Virgin boss Richard Branson wrote from his private Necker Island resort that the atmosphere was "eerie but beautiful" as he waited for the storm to hit.

"All of us slept together in two rooms. I haven't had a sleepover quite like it since I was a kid. Strangely, it's a privilege to experience what is turning into possibly the strongest storm ever with such a great group of young people," he wrote.

"We were listening to the parrots in their boxes in the next room chattering away. Watching the tortoises congregating together, as if they sense what is coming our way."

"We are expecting to get the full force of the hurricane in around five hours' time, when we will retreat to a concrete wine cellar under the Great House. Knowing our wonderful team as I do, I suspect there will be little wine left in the cellar when we all emerge."


In Florida residents endured eight-hour waits to stock up on bottled water and many bought supplies to reinforce their homes and businesses.
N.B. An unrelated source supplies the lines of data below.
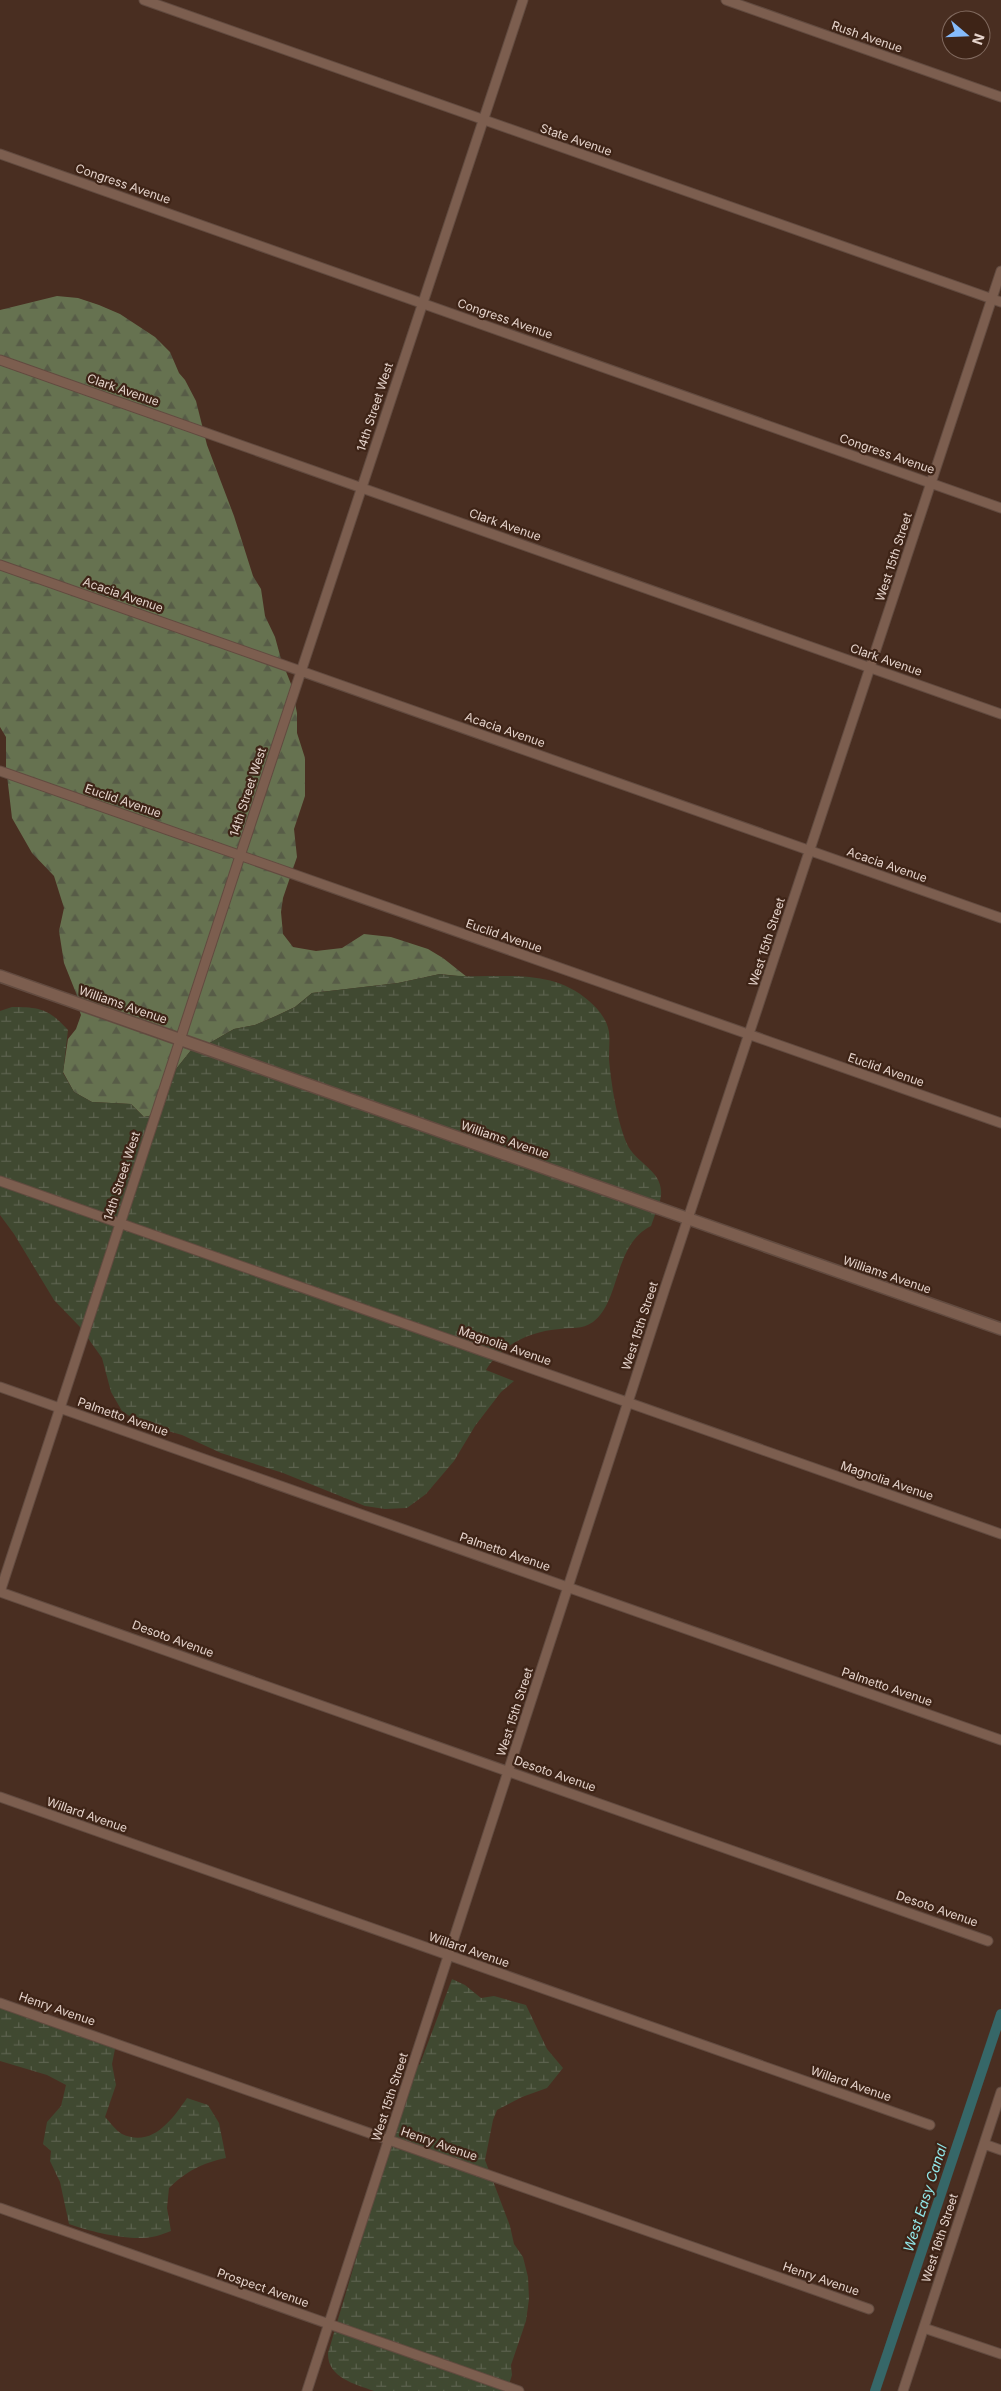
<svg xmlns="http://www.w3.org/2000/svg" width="1001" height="2391" font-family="Inter,sans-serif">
  <defs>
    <pattern id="forest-firs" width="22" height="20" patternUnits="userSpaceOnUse" patternTransform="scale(1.25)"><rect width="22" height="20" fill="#667250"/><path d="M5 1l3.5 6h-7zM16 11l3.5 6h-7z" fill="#575c47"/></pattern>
    <pattern id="wetland-marsh" width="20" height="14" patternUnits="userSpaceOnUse" patternTransform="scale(1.25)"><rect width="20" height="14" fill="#404931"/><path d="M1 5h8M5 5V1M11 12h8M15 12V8" fill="none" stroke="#5c624e"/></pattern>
  </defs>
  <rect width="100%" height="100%" fill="#492e21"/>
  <path fill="url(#forest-firs)" d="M 57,296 L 78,298 L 99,305 L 120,314 L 155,337 L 170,352 L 179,373 L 185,380 L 196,401 L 207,445 L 234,516 L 253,576 L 261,589 L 265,616 L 275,637 L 281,659 L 291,684 L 297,713 L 297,733 L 305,758 L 305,796 L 294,829 L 297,857 L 283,898 L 281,912 L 283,934 L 293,947 L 316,951 L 342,948 L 364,934 L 391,937 L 428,949 L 443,958 L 467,977 L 440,974 L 398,983 L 312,993 L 295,1007 L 276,1016 L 255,1025 L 234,1029 L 208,1044 L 78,998 L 64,963 L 59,931 L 64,908 L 54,876 L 32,853 L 12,818 L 6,767 L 6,737 L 0,727 L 0,310 Z
    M 79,1009 L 192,1049 L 176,1069 L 164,1106 L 158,1114 L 144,1117 L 131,1104 L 92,1102 L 74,1092 L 63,1072 L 68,1039 L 76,1029 L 81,1015 Z"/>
  <path fill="url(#wetland-marsh)" d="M 440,974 C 490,982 546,963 589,1001 C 598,1009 607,1019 609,1032 C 610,1041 609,1050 609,1059 C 611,1083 617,1122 627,1144 C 636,1165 670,1172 659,1204 L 208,1044 L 234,1029 L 255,1025 L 276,1016 L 295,1007 L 312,993 L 398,983 Z
    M 12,1007 C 40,1007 49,1009 68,1030 L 63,1073 L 74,1092 L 92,1102 L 131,1104 L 144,1117 L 158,1114 L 164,1106 L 176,1069 L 192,1049 L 656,1212 L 651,1226 C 613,1245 621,1301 593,1322 C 581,1330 573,1327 560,1329 C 530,1331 501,1345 486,1370 L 514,1381 L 501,1392 L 475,1426 L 454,1461 L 426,1494 L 407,1508 L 385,1509 L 365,1506 L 283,1473 L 221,1453 L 182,1435 L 140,1423 L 122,1411 L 111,1392 L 102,1358 L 80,1327 L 54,1300 L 14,1234 L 0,1215 L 0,1011 Z
    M 452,1979 L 465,1985 L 481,1998 L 494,1996 L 526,2005 L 547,2049 L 563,2068 L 547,2088 L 522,2097 L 497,2110 L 493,2120 L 485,2160 L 510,2226 L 514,2244 L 523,2257 L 528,2277 L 529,2299 L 526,2321 L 511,2365 L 512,2375 L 507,2391 L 374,2391 C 354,2384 327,2377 328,2353 L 412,2070 L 420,2064 Z
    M 0,2002 L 116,2044 L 112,2064 L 116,2085 L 105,2117 C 110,2122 116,2131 122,2134 C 152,2148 172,2120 187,2098 L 208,2105 L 219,2123 L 226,2158 C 202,2163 187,2171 169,2188 L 167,2208 L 171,2231 C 165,2233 158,2236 152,2237 C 129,2241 91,2232 69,2224 L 60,2182 L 50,2161 L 51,2151 L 43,2144 L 47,2122 L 61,2106 L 66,2085 L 47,2075 L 0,2061 Z"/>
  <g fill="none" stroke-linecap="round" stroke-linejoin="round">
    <path stroke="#366768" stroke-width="10" d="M 875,2391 L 1001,2014"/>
    <defs>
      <path id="street" d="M 144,0 L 1001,302
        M 726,0 L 1001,97
        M 0,154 L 1001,508
        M 0,360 L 1001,714
        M 0,565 L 1001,918
        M 0,771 L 1001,1123
        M 0,1181 L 1001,1534
        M 0,1387 L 1001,1740
        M 0,1592 L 240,856 L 523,0
        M 0,1592 L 988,1941
        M 0,1797 L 930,2125
        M 0,2003 L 869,2309
        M 984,2144 L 1001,2150
        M 0,2208 L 519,2391
        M 924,2328 L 1001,2354
        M 307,2391 L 665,1288 L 1001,271
        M 903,2391 L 1001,2092"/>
      <path id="secondary" d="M 0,976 L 1001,1329"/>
    </defs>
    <use href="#street" stroke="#624b40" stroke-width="11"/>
    <use href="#secondary" stroke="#624b40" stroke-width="14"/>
    <use href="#street" stroke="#7c5e4f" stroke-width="9"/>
    <use href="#secondary" stroke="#7c5e4f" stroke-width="11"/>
  </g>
  <g text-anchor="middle" stroke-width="4.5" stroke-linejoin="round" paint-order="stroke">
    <g font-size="12" fill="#e6d4cc" stroke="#3e2417">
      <text transform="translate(867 37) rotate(19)" y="4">Rush Avenue</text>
      <text transform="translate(576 140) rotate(19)" y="4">State Avenue</text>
      <text transform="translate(123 184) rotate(19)" y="4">Congress Avenue</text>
      <text transform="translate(505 319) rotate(19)" y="4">Congress Avenue</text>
      <text transform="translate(123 390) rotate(19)" y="4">Clark Avenue</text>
      <text transform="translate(375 407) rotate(-72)" y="4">14th Street West</text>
      <text transform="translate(887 454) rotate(19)" y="4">Congress Avenue</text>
      <text transform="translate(505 525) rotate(19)" y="4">Clark Avenue</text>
      <text transform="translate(894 557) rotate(-72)" y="4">West 15th Street</text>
      <text transform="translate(123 595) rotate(19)" y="4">Acacia Avenue</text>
      <text transform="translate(886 660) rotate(19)" y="4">Clark Avenue</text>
      <text transform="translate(505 730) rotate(19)" y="4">Acacia Avenue</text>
      <text transform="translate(248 792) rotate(-72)" y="4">14th Street West</text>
      <text transform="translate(123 801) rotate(19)" y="4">Euclid Avenue</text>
      <text transform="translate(887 865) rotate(19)" y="4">Acacia Avenue</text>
      <text transform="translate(504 936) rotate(19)" y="4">Euclid Avenue</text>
      <text transform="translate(767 942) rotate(-72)" y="4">West 15th Street</text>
      <text transform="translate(123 1005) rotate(19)" y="4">Williams Avenue</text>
      <text transform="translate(886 1070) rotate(19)" y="4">Euclid Avenue</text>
      <text transform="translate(505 1140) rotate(19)" y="4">Williams Avenue</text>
      <text transform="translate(122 1176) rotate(-72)" y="4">14th Street West</text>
      <text transform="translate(887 1275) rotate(19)" y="4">Williams Avenue</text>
      <text transform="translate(640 1326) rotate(-72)" y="4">West 15th Street</text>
      <text transform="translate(505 1346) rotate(19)" y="4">Magnolia Avenue</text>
      <text transform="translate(123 1417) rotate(19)" y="4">Palmetto Avenue</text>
      <text transform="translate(887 1481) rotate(19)" y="4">Magnolia Avenue</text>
      <text transform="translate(505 1552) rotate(19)" y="4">Palmetto Avenue</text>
      <text transform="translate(173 1639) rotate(20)" y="4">Desoto Avenue</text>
      <text transform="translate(887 1687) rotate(19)" y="4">Palmetto Avenue</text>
      <text transform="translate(515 1712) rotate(-72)" y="4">West 15th Street</text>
      <text transform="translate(555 1774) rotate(19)" y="4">Desoto Avenue</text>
      <text transform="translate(87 1815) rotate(19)" y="4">Willard Avenue</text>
      <text transform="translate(937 1909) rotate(19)" y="4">Desoto Avenue</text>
      <text transform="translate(469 1950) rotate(19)" y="4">Willard Avenue</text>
      <text transform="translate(57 2009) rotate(19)" y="4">Henry Avenue</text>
      <text transform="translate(851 2084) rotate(19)" y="4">Willard Avenue</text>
      <text transform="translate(390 2097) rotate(-72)" y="4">West 15th Street</text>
      <text transform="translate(439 2144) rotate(19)" y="4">Henry Avenue</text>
      <text transform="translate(940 2238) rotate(-72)" y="4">West 16th Street</text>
      <text transform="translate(821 2279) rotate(19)" y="4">Henry Avenue</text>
      <text transform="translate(263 2288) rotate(19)" y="4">Prospect Avenue</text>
    </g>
    <g font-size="14" font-style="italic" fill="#91e7e9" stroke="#3e2417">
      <text transform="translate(925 2198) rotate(-72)" y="5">West Easy Canal</text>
    </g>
  </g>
  <g transform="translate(966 35) rotate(109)"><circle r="24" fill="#3e2417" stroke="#816a5f"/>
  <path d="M0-4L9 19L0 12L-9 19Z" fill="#85bbfb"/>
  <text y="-8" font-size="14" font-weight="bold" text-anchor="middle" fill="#e6d4cc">N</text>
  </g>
</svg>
Lines at petrol stations were 50 cars long in Fort Lauderdale with workers running out of petrol in some places.

President Trump said his team was watching the Hurricane closely following the destruction from Hurricane Harvey that hit Texas and Louisiana last week.

"No rest for the weary!" he wrote on Twitter as the House of Representatives votes on a US$7.9 billion relief bill for Harvey.

He later said the hurricane "looks like it could be something that will be not good. Believe me, not good."


Heavy rain and 185-mph winds lashed the Caribbean islands. The northern parts of the Dominican Republic and Haiti could see 10 inches of rain. (AP Photo/Dieu Nalio Chery)

Florida Governor Rick Scott urged people to stock up on supplies, register to volunteer and not be complacent during the storm.

The Australian government has warned those travelling to the region to follow local media reports and expect high winds and storm surges. For the latest advice, check the SmartTraveller website.

The strength of the hurricane is partly due to the fact that water in the area was 1.8 degrees warmer than normal, according to Jeff Masters, meteorology director of the private forecasting service Weather Underground.

He said hurricanes need water around 26 degrees to form and that was currently about 80 metres deep.